If you like progressive music, you may have an idea about a little British progressive rock band called Yes and the massive influence they had on most of your favorite prog bands. 44 years ago today, Yes released their fifth record Close To The Edge which is considered a staple in the genre and, naturally, that type of achievement touched many musicians who decided to pick up their instruments and give it a go to become the next Yes. To celebrate the anniversary, we compiled a list of the top heavier bands influenced that have drawn influence from Yes. Granted, there are a ton of more rock-oriented bands like the Dixie Dregs and Spock’s Beard that have a more direct lineage to the bnad’s sound, but we’re talking mostly heavier bands here.
5) The Mars Volta
It’s not that hard to see the similarities between The Mars Volta and Yes, particularly in the musical composition, which resembles a lot of that classic 70’s progressive movement. It’s also widely known that Cedric Bixler-Zavala and Omar Rodriguez-Lopez are huge Yes fans, despite the fact that Cedric has expressed that while he’s a fan of the band, he’s not too keen of some of the side projects like Rick Wakeman’s solo career saying that “he’s great, super awesome at his instrument,” but that “he’s one of the fundamental enemies that made it so unappealing to people when he’s doing ‘Excaliber on Ice.’”

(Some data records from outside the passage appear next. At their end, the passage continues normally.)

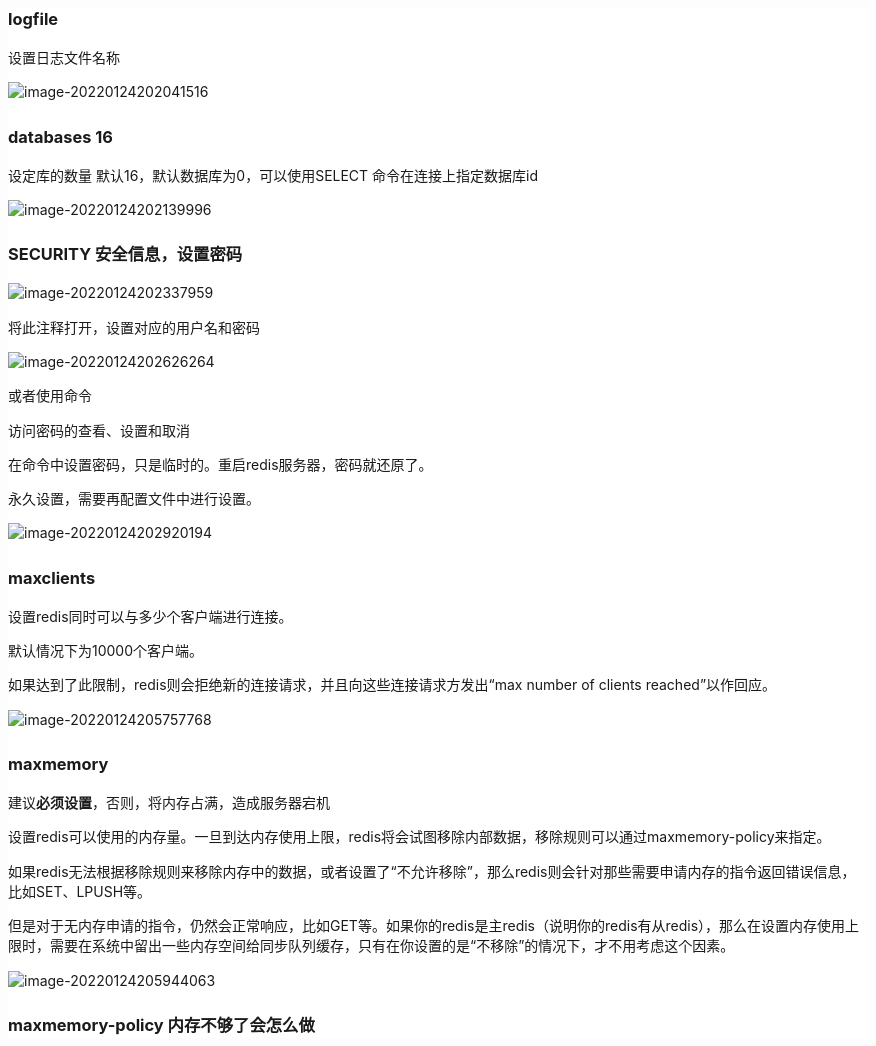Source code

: ### logfile

设置日志文件名称

![image-20220124202041516](https://zym-notes.oss-cn-shenzhen.aliyuncs.com/img/image-20220124202041516.png) 

### databases 16

设定库的数量 默认16，默认数据库为0，可以使用SELECT <dbid>命令在连接上指定数据库id

![image-20220124202139996](https://zym-notes.oss-cn-shenzhen.aliyuncs.com/img/image-20220124202139996.png) 

### SECURITY 安全信息，设置密码

![image-20220124202337959](https://zym-notes.oss-cn-shenzhen.aliyuncs.com/img/image-20220124202337959.png) 

将此注释打开，设置对应的用户名和密码

![image-20220124202626264](https://zym-notes.oss-cn-shenzhen.aliyuncs.com/img/image-20220124202626264.png) 

或者使用命令

访问密码的查看、设置和取消

在命令中设置密码，只是临时的。重启redis服务器，密码就还原了。

永久设置，需要再配置文件中进行设置。

![image-20220124202920194](https://zym-notes.oss-cn-shenzhen.aliyuncs.com/img/image-20220124202920194.png) 

### maxclients

设置redis同时可以与多少个客户端进行连接。

默认情况下为10000个客户端。

如果达到了此限制，redis则会拒绝新的连接请求，并且向这些连接请求方发出“max number of clients reached”以作回应。

![image-20220124205757768](https://zym-notes.oss-cn-shenzhen.aliyuncs.com/img/image-20220124205757768.png) 

### maxmemory 

建议**必须设置**，否则，将内存占满，造成服务器宕机

设置redis可以使用的内存量。一旦到达内存使用上限，redis将会试图移除内部数据，移除规则可以通过maxmemory-policy来指定。

如果redis无法根据移除规则来移除内存中的数据，或者设置了“不允许移除”，那么redis则会针对那些需要申请内存的指令返回错误信息，比如SET、LPUSH等。

但是对于无内存申请的指令，仍然会正常响应，比如GET等。如果你的redis是主redis（说明你的redis有从redis），那么在设置内存使用上限时，需要在系统中留出一些内存空间给同步队列缓存，只有在你设置的是“不移除”的情况下，才不用考虑这个因素。

![image-20220124205944063](https://zym-notes.oss-cn-shenzhen.aliyuncs.com/img/image-20220124205944063.png) 

### maxmemory-policy 内存不够了会怎么做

One of the clearest examples of these similarities can be heard in “Take The Veil Cerpin Taxt” which could be comparable to Yes’ “Five Per Cent For Nothing.”
In modern days, Tool is one of the staples of progressive rock music, despite the fact that we haven’t heard any new music in a decade. But even bands as big and prominent as Tool have an upbringing to their roots and that’s attributed to Yes. Drummer Danny Carey has stated that without Bill Bruford’s talent behind the kit with Yes and King Crimson, he wouldn’t have picked up the drum sticks himself. You may think that Tool really doesn’t have that much of a Yes sound and you wouldn’t too wrong about it as bassist Chris Squire pointed out when asked about their influenced on Tool:
Like I remember one of the guys in Tool was saying how big an influence Yes had been on them. But to listen to what they were doing, you wouldn’t necessarily think so, unless they were talking about odd time signatures or polyrhythms. Maybe that’s the element they were referring to, other than the vocals.
If there’s one thing that Yes might have imparted on to a band like Tool, it’s that they can stretch out the length of their songs to give them maximum impact. The title track of Close to the Edge is almost nineteen minutes long, or a whole album side. Aenima‘s album closer, “Third Eye,” is over 14 minutes long.